YOUR TASK
When the line with "right shoulder: (1642, 568)" appears below, start repeating lines exactly, and keep going through the line with "right hip: (1578, 835)"; add nothing outside that span.
*** Opening of DATA PROVIDED ***
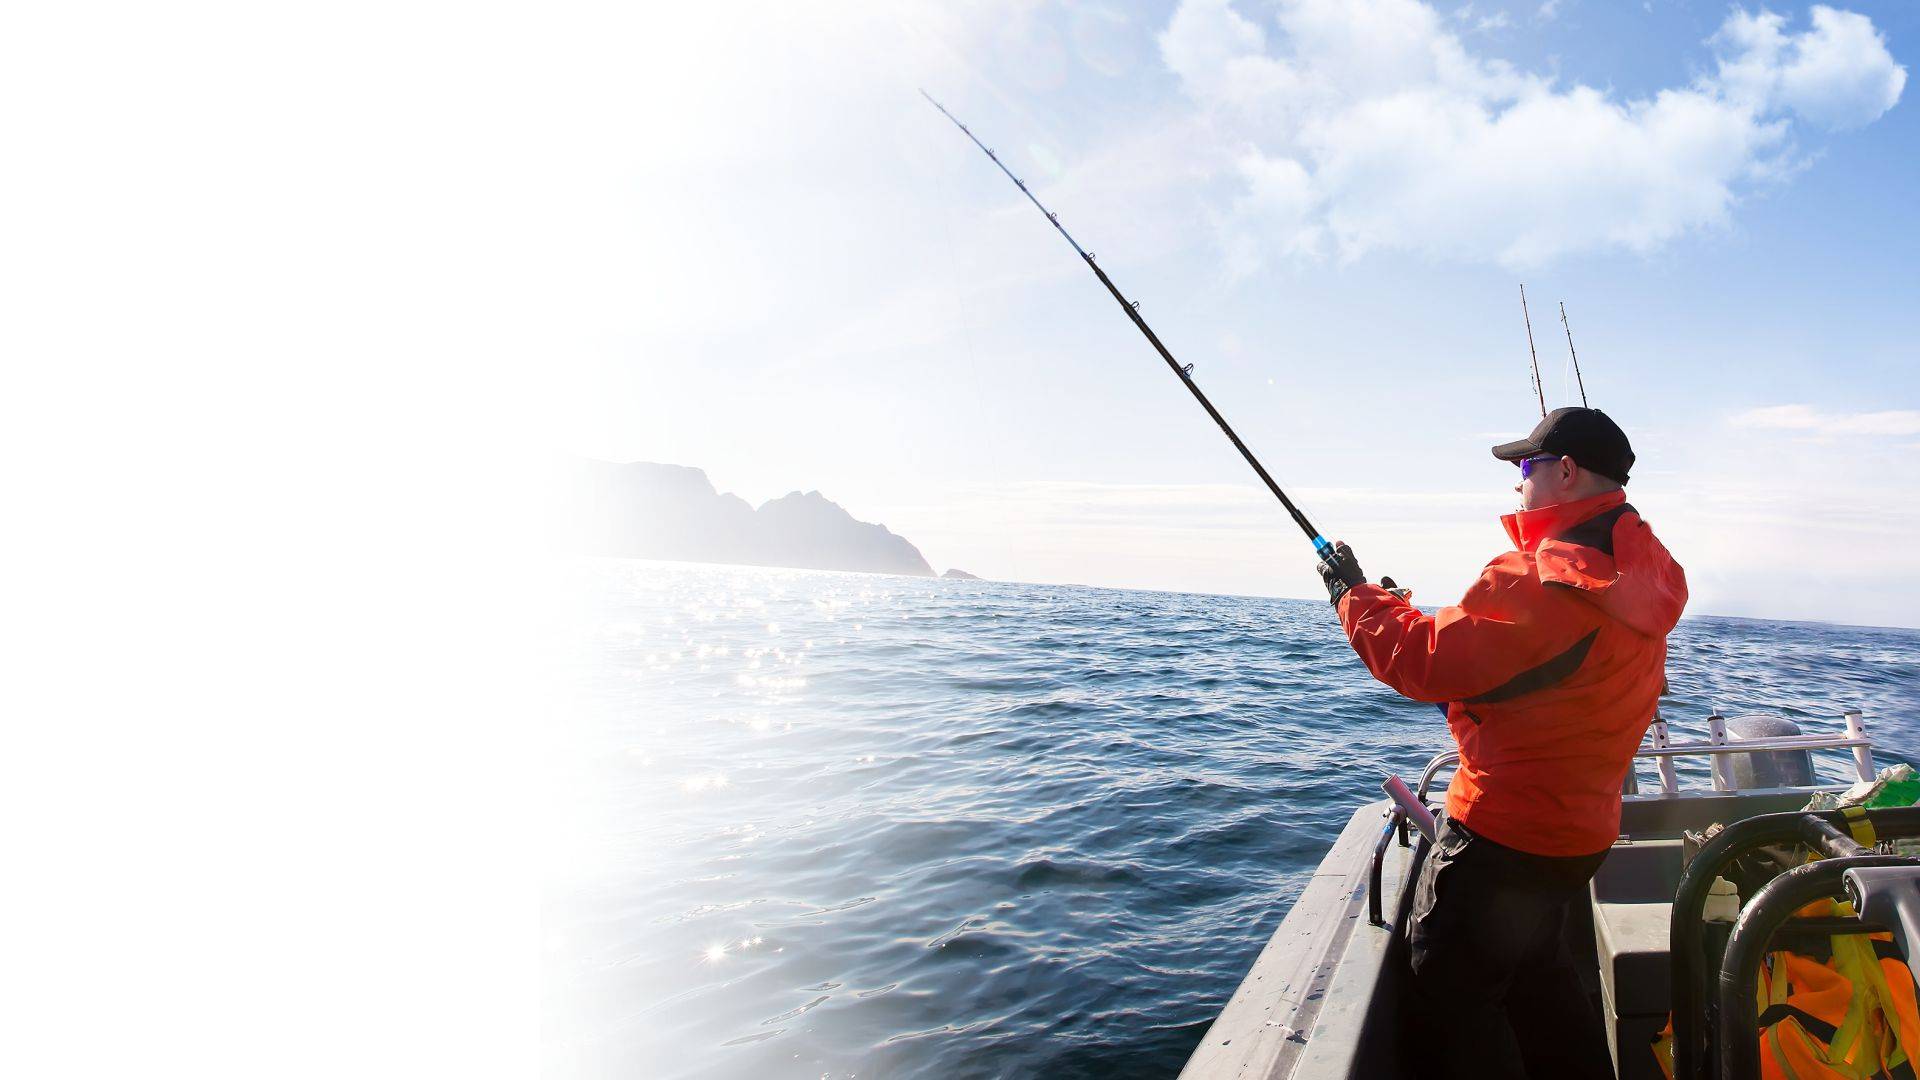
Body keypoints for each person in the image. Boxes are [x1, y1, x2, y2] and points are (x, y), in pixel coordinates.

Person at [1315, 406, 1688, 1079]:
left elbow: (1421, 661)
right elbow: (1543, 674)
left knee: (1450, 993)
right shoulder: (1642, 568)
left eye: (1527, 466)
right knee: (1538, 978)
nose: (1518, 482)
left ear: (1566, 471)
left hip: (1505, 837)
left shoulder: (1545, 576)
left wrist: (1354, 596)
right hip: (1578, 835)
*** Close of DATA PROVIDED ***
*** Opening of DATA PROVIDED ***
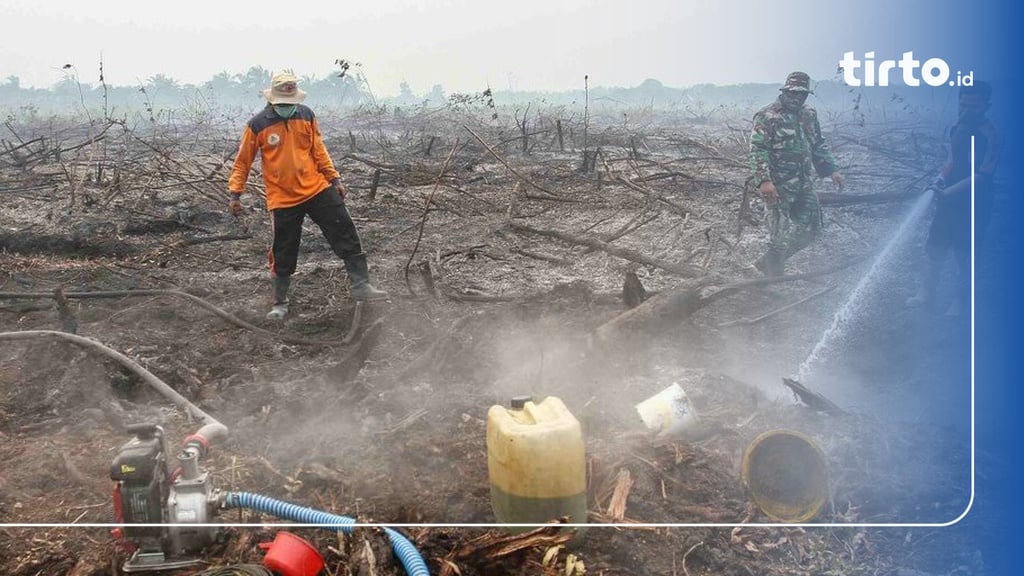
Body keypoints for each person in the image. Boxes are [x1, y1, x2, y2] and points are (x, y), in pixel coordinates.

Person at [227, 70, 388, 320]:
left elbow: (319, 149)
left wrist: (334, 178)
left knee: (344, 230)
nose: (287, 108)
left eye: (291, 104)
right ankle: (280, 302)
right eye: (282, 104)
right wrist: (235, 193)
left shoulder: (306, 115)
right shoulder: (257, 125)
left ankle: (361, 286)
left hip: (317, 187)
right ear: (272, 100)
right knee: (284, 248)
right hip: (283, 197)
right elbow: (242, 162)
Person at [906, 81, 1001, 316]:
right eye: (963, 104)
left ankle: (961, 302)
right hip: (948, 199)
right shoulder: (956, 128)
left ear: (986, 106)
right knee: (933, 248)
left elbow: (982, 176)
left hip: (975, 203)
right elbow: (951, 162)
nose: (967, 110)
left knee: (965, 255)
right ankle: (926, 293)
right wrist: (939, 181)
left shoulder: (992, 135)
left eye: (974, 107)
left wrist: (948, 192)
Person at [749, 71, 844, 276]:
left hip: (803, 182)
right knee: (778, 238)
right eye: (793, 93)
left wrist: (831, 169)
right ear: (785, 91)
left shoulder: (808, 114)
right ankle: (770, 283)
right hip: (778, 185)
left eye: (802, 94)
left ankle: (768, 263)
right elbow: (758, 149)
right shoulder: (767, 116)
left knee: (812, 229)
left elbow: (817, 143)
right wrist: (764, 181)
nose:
*** Close of DATA PROVIDED ***
*** Opening of DATA PROVIDED ***
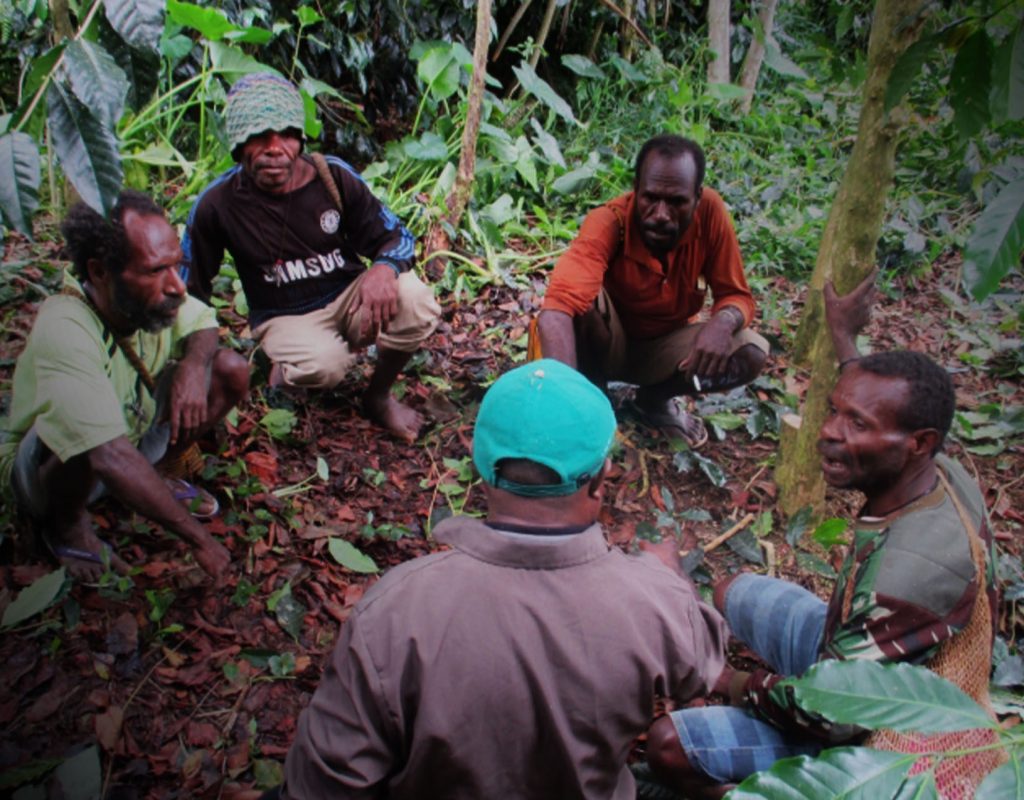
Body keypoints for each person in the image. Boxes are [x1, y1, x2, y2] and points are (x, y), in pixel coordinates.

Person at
*** Close of DATA PROVIDED ***
ANSWER BELOW
right shoulder: (1642, 568)
left eye: (1527, 466)
right knee: (1538, 978)
nose: (1518, 482)
left ear: (1566, 471)
left hip: (1505, 837)
left shoulder: (1545, 576)
left wrist: (1354, 596)
right hip: (1578, 835)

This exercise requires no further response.